Points clés à retenir

  • Le Pico Veleta fait environ 45 à 46 km au total, avec un dénivelé positif d’environ 2 500 à 2 700 mètres. L’altitude du sommet peut dépasser 3 300 mètres, ce qui en fait l’un des points les plus élevés d’Europe accessibles par route goudronnée. La zone d’ouverture effective dépend des dernières annonces officielles.
  • Le parcours peut être découpé en quatre sections : l’échauffement sur les collines urbaines, la section forestière dans le parc national, le désert d’altitude autour de la station de ski, et la section finale menant au bout de la route goudronnée.
  • Le modèle physique estime qu’un cycliste amateur moyen à 2,5 W/kg mettrait environ 3 h 49 min pour parcourir l’ensemble, mais le modèle ne tient pas compte de la dégradation physiologique de la puissance réelle de sortie en haute altitude ; le temps réel est généralement plus long.
  • La réponse physiologique à la haute altitude est la plus grande variable de ce parcours. Il est recommandé de prévoir une acclimatation progressive à l’altitude, en évitant de passer directement du niveau de la mer à plus de 3 000 mètres en peu de temps.
  • Les périodes de fermeture varient considérablement d’une année à l’autre en fonction de l’enneigement : vérifiez impérativement les dernières annonces officielles locales espagnoles avant le départ.

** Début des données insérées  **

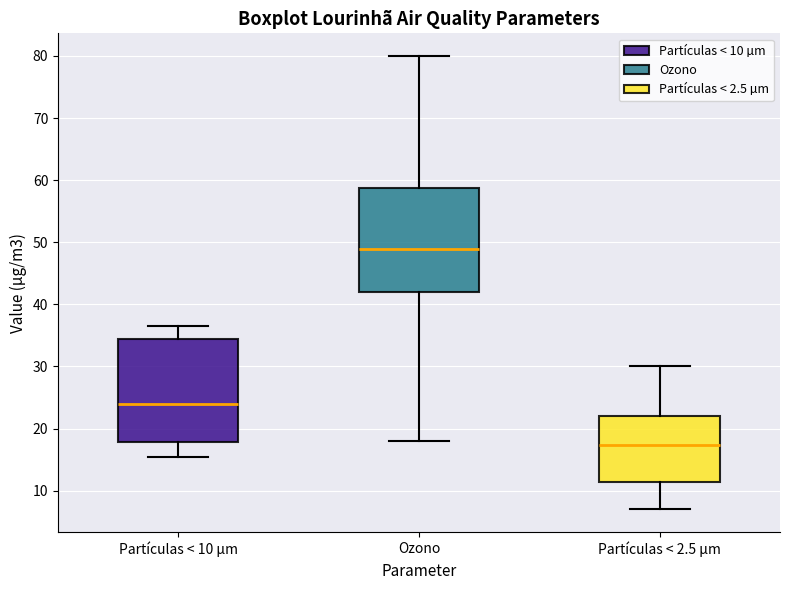

Where does the median line of the box for Ozono sit on the y-axis? The values are not printed on the chart, so give them approximately, as read against the axis.

49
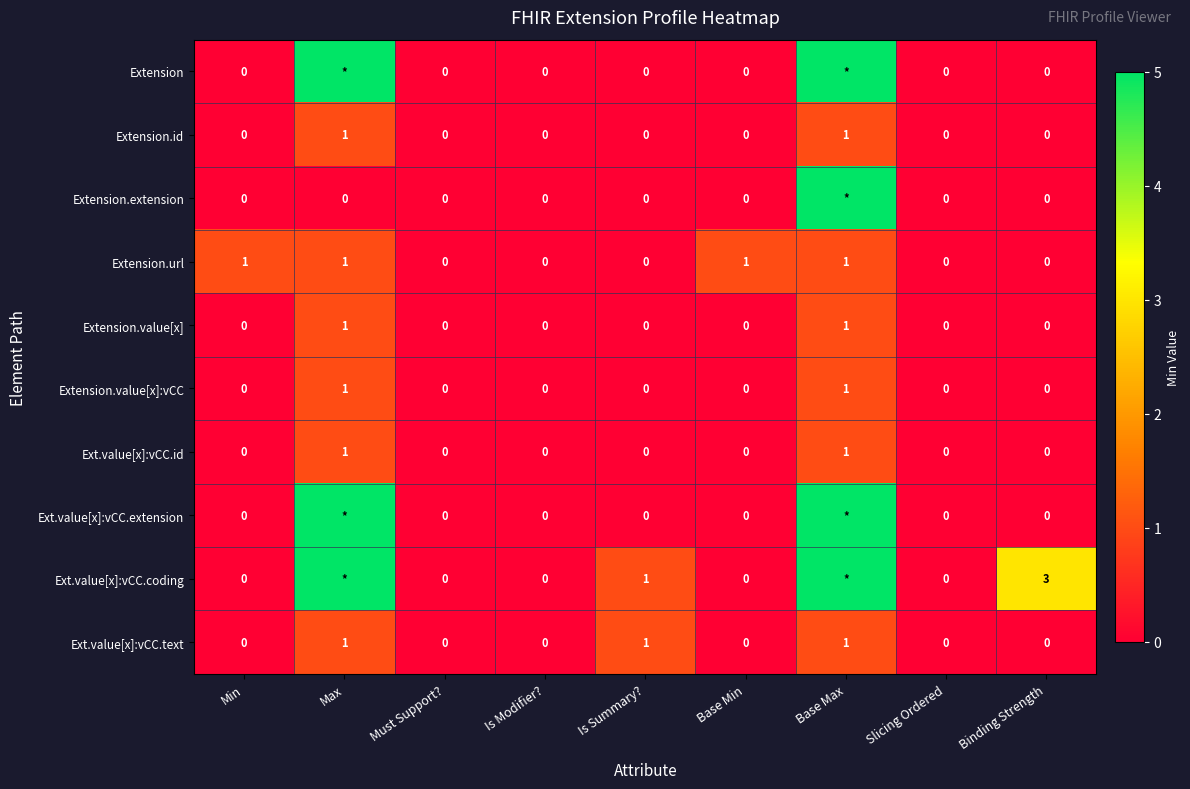

Between Is Modifier? and Binding Strength, which series saw the biggest shift?

Ext.value[x]:vCC.coding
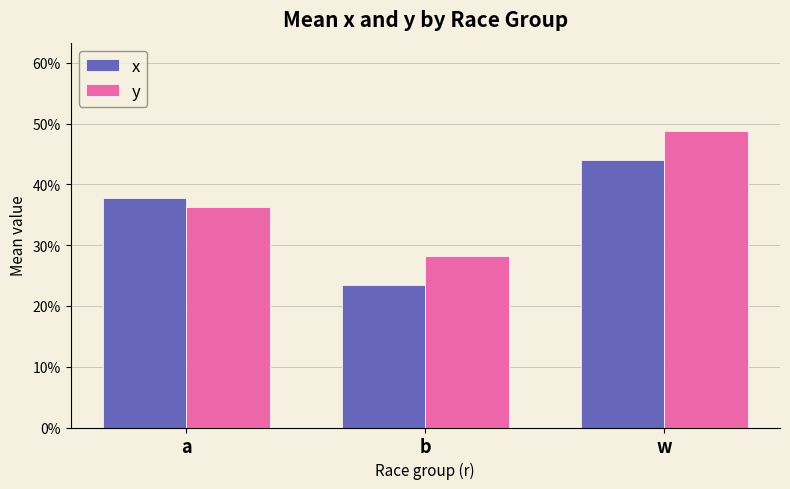

What is the label of the 3rd bar from the left?

w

  • La descente de longue distance sollicite énormément les mains et le système de freinage : prévoyez des pauses en cours de route et veillez à vous protéger du froid et du soleil.
  • Les personnes ayant des antécédents de maladies cardiopulmonaires ou d’autres maladies chroniques sont invitées à consulter un avis médical professionnel avant de relever le défi. En toutes circonstances, la sécurité doit primer sur le fait de terminer la montée et sur la satisfaction personnelle.